Brilhante!
O filme espanhol “O poço” do diretor Galder Gaztelu- Urruti, categorizado como terror é, na verdade, um filme bastante filosófico, uma vez que o enredo retrata de forma absurdamente criativa a maneira como nossa sociedade está formada e como nos comportamos como indivíduos: egoisticamente. Neste caso, considerando a alta semelhança com a forma como a nossa sociedade está estruturada e assim a aceitamos, podemos encarar o longa como terror, no mais, trata-se de um filme de ação e suspense.
O longa chama atenção do início ao fim, numa narrativa inicialmente leve, com diálogos em um único cenário entre os dois personagens principais. Uma obra provavelmente muito barata, se comparada à grandes produções, mas de alto nível em vários aspectos.
“O poço” não é um filme para crianças, tampouco para quem não deseja refletir ou tem o estômago sensível. O enredo obriga à inúmeras reflexões. Ao mesmo tempo que instiga pela sua originalidade, incomoda por escancarar o nosso pior lado como seres humanos.
O protagonista acorda numa espécie de prisão, chamada de poço, no andar 48, acompanhado de um senhor de idade, um tanto sarcástico, que acaba explicando a dinâmica do local, no sentido de funcionamento e sobrevivência. Os inquilinos do poço são prisioneiros, que chegaram até ali sem saber ao certo de como o mesmo funciona. Alguns vieram voluntariamente, em troca de um certificado homologado.

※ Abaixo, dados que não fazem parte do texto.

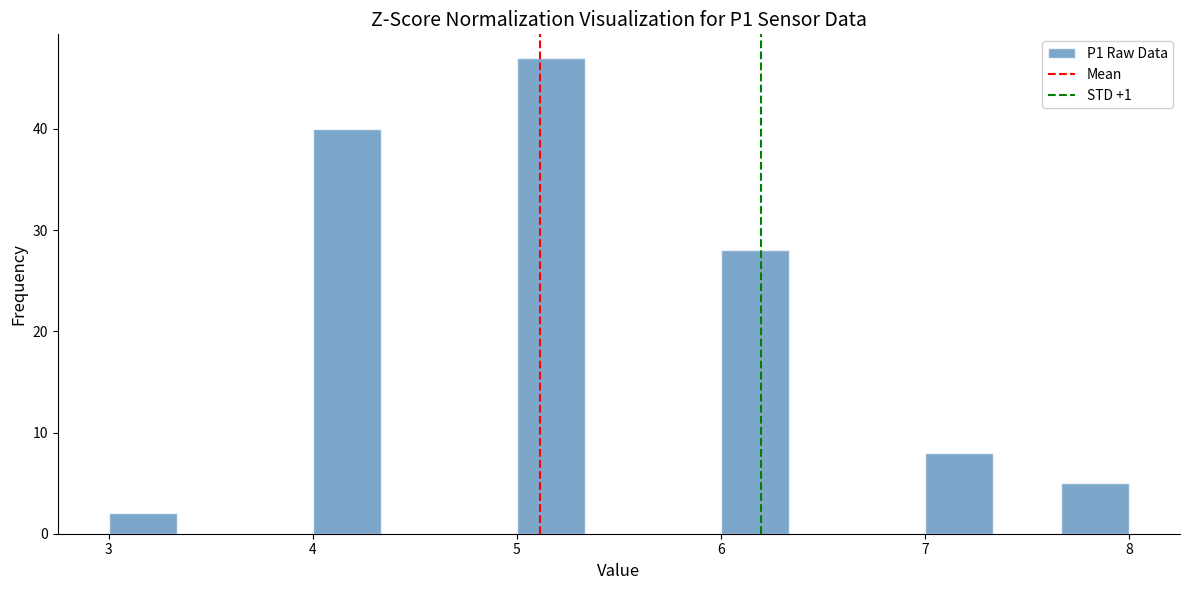

Read against the x-axis, roughly where is the centre of the tallest bar?

5.2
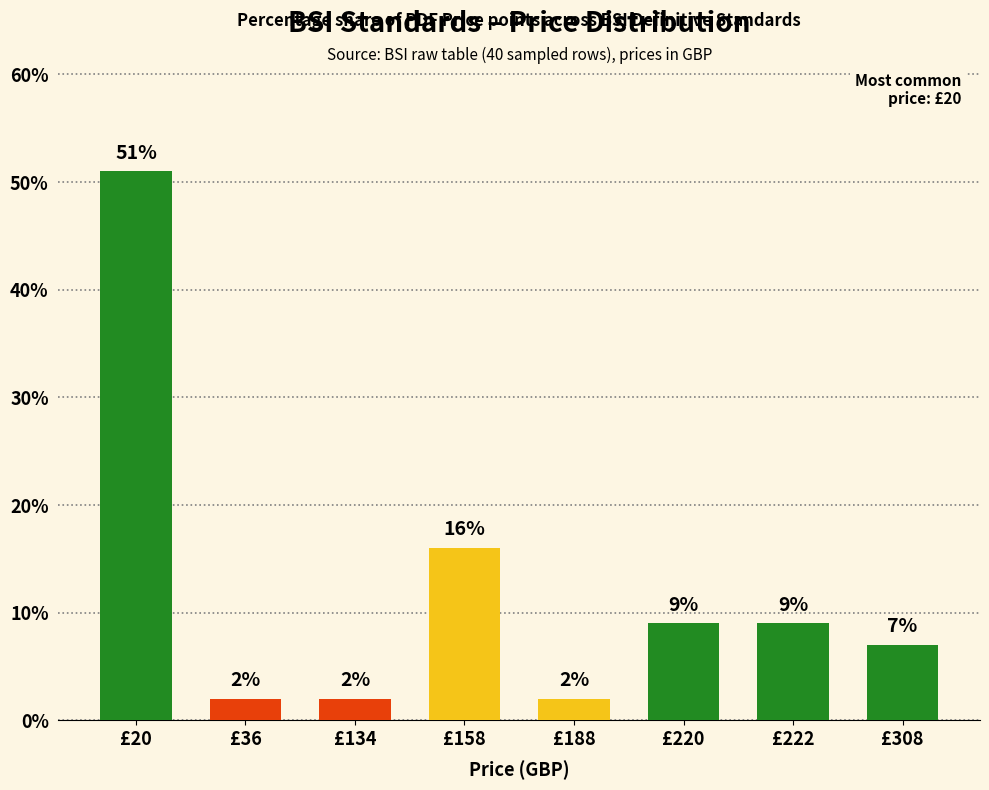

Reading right to left, transcribe all the data shown in this chart.

7	9	9	2	16	2	2	51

A ideia é aparentemente simples. O poço tem muitos andares, cada andar, dois prisioneiros e eles nunca saem. O andar zero faz parte da administração, que é responsável por cozinhar inúmeras iguarias, incluindo a comida favorita de cada prisioneiro. Uma plataforma, parecida com uma imensa mesa fica absolutamente cheia de comida e desce por todo o poço uma vez por dia. A plataforma para por pouco tempo em cada andar, permitindo que os prisioneiros comam somente neste momento e não fiquem com nada para depois.

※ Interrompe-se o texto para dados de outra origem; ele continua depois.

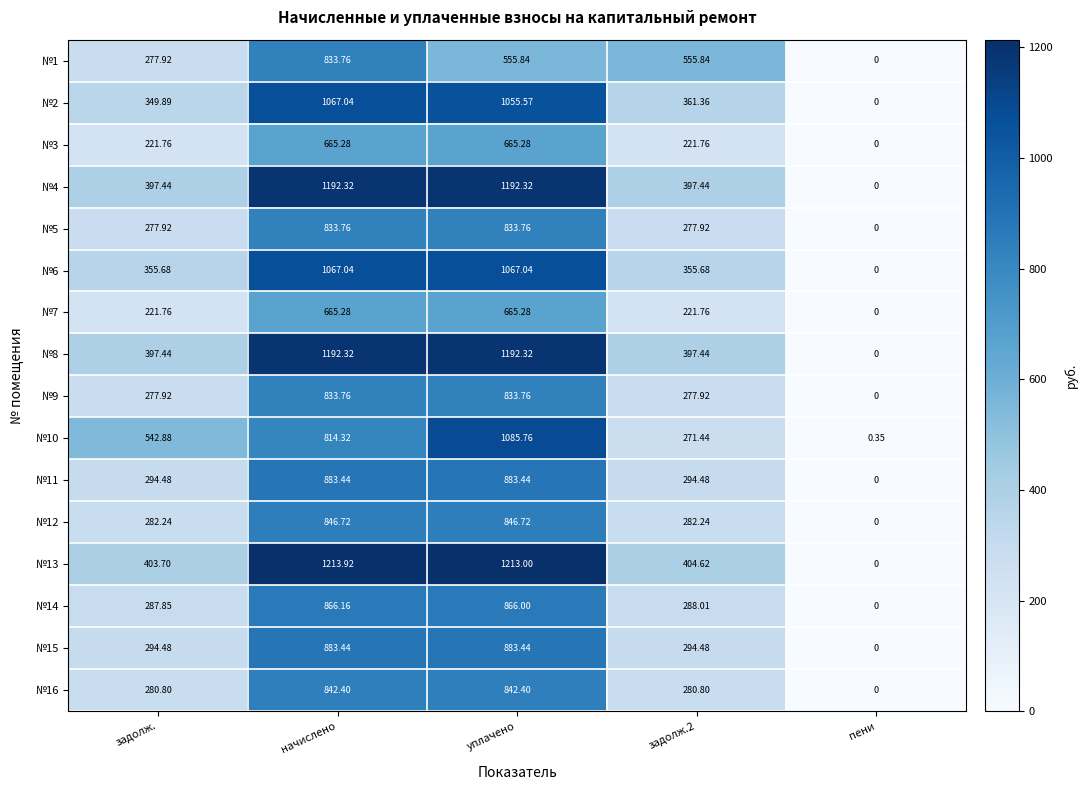

What is the spread (max minus min) of values at начислено?

548.6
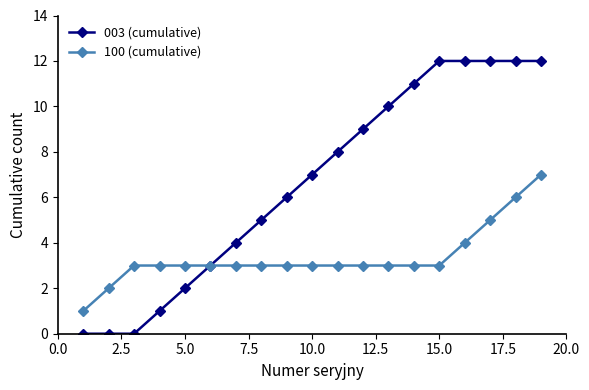

What is the highest value of the 100 (cumulative) series?

7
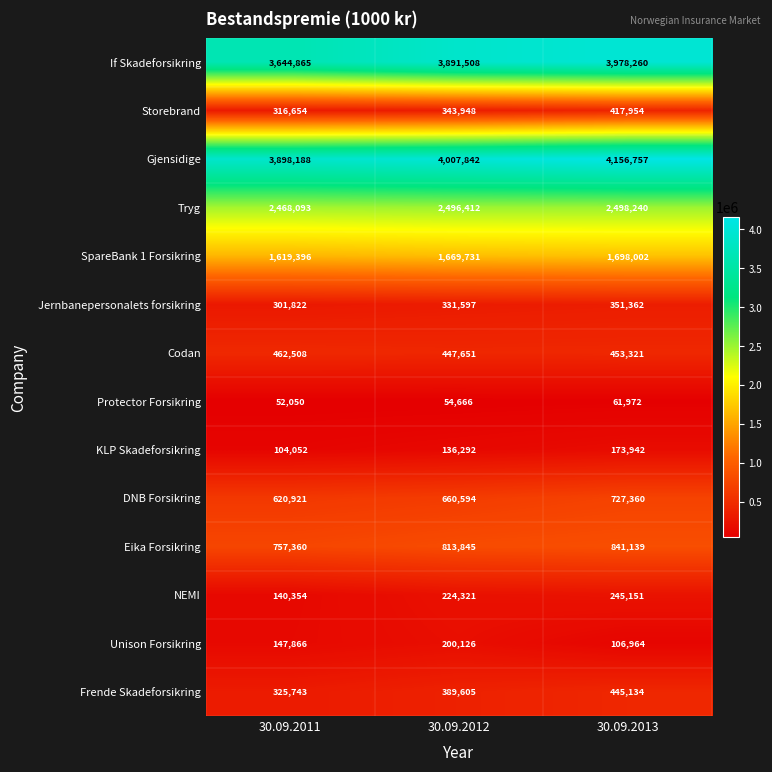

Which series has the widest spread of values?

If Skadeforsikring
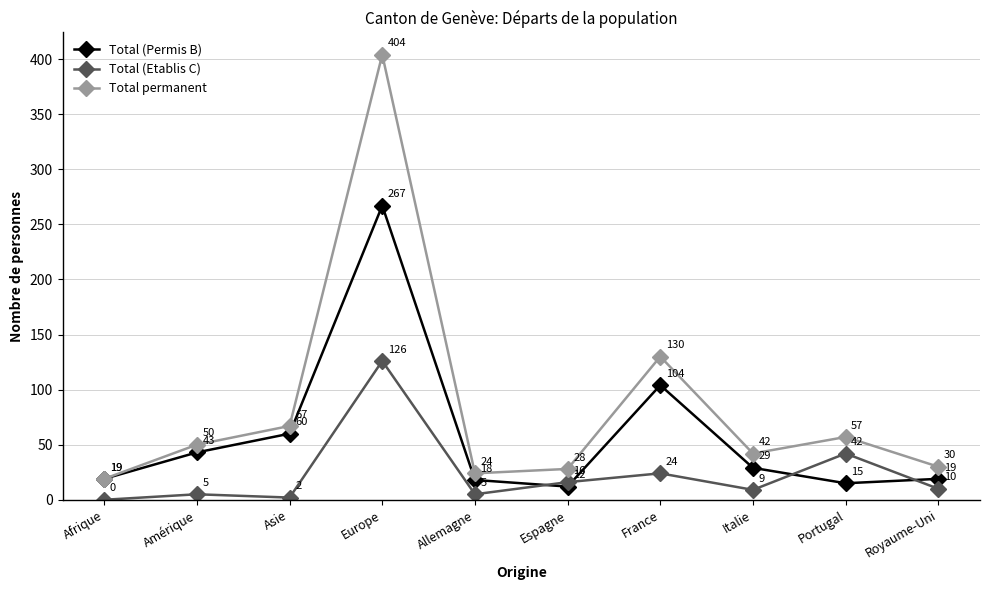

What is the value of the Total (Etablis C) point at the 2nd from the left?

5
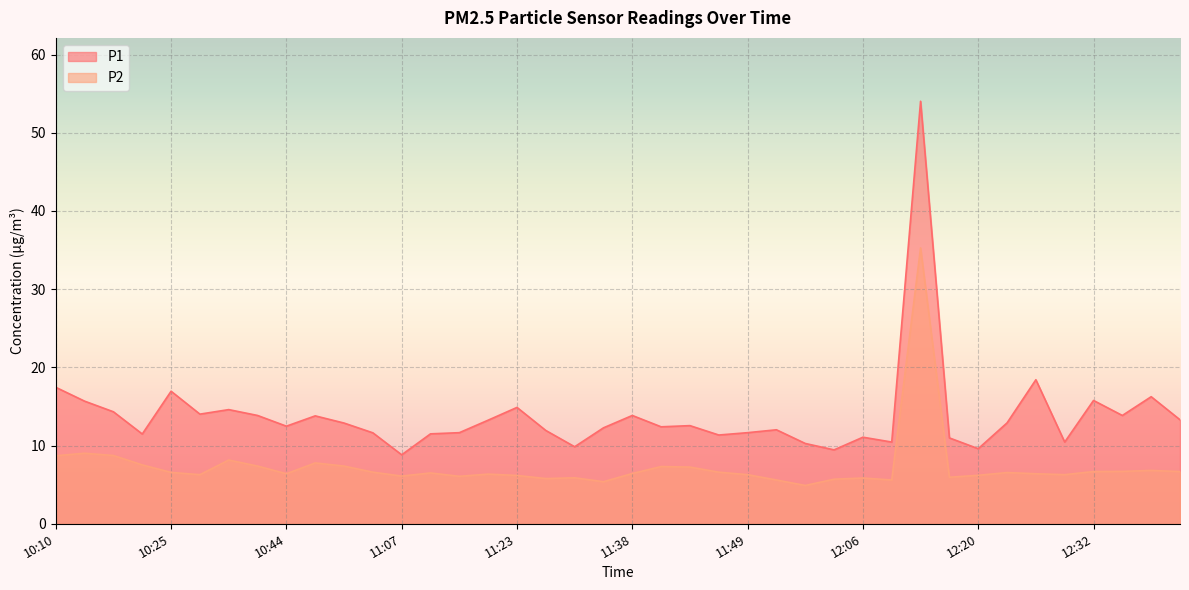

What is the label of the 34th point from the right?

10:34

O grande problema da trama é que quem está nos andares superiores come muito bem e conforme se está abaixo come-se cada vez menos, ou pior: não come.
A administração do poço enxerga o mesmo como uma forma de educação vertical, enquanto alguns personagens acreditam que através desta experiência pode-se chegar a solidariedade espontânea, após o aprendizado e sofrimento, uma vez que, assim como na vida, os personagens trocam de lugar.

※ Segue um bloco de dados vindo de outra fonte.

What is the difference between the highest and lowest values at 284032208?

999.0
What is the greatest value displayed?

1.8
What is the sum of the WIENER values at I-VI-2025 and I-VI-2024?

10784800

Uma vez por mês, todos mudam de andar, sem nunca saber para onde vão. Ou seja, hoje se pode estar abaixo, não comendo quase nada e no dia seguinte, na fartura. Assim como as voltas que a vida dá no mundo real. A grande questão é que com esta dinâmica, quem passou fome nos andares de baixo supostamente poderia se solidarizar com quem está abaixo, já que também passou por esse desespero, mas a maioria que chega nos andares de cima, prefere se fartar, ignorar e menosprezar os que estão abaixo.
Alguma semelhança com a sociedade criada por nós? Todas!
Cada andar representa um nível da classe social. Quem está acima detém a fartura e a decisão sobre o quanto sobra para quem está abaixo. Comida é o bem primordial à vida do ser humano e por isso no filme representa tudo.
Claro que nos andares mais inferiores não chega comida alguma, o que provoca o horror do filme, demonstrando o que o homem é capaz de fazer por instinto de sobrevivência.
O cenário é um só. Poucos personagens e muitos figurantes. Uma obra excepcional que demonstra o poço como a sociedade capitalista e o ser humano como ele é.
Poucos são os personagens que refletem a situação do poço e desejam lutar para que aquilo se transforme numa dinâmica solidária, afinal, se os integrantes dos andares superiores comessem apenas o necessário, todos do poço teriam o suficiente para se alimentar, mas não é o que acontece.
O filme é brilhante porque é simples demais, criativo, original. Reflete perfeitamente a nossa realidade e tem um final igualmente fantástico, quando mostra que o futuro e a possibilidade de mudança está sempre na geração seguinte ou numa esperança através de um gesto de solidariedade, como se decidir compreender seu fim!
Coincidência ou não, são 333 andares, o que resulta em 666 prisioneiros!
É óbvio que vale a pena assistir!
2 Comments
Carol, parabéns pela leitura do filme!
Eu e o meu filhote pegamos a essência desde o início, e faço questão de salientar que, foi ele (meu filho) quem citou, no início, que o mesmo se tratava sobre divisões na sociedade, e compreendemos facilmente a mensagem.
Super beijo, e sucesso!
vcs sao uma dupla muito top, Rodrigo!!!!! Obrigada!!!!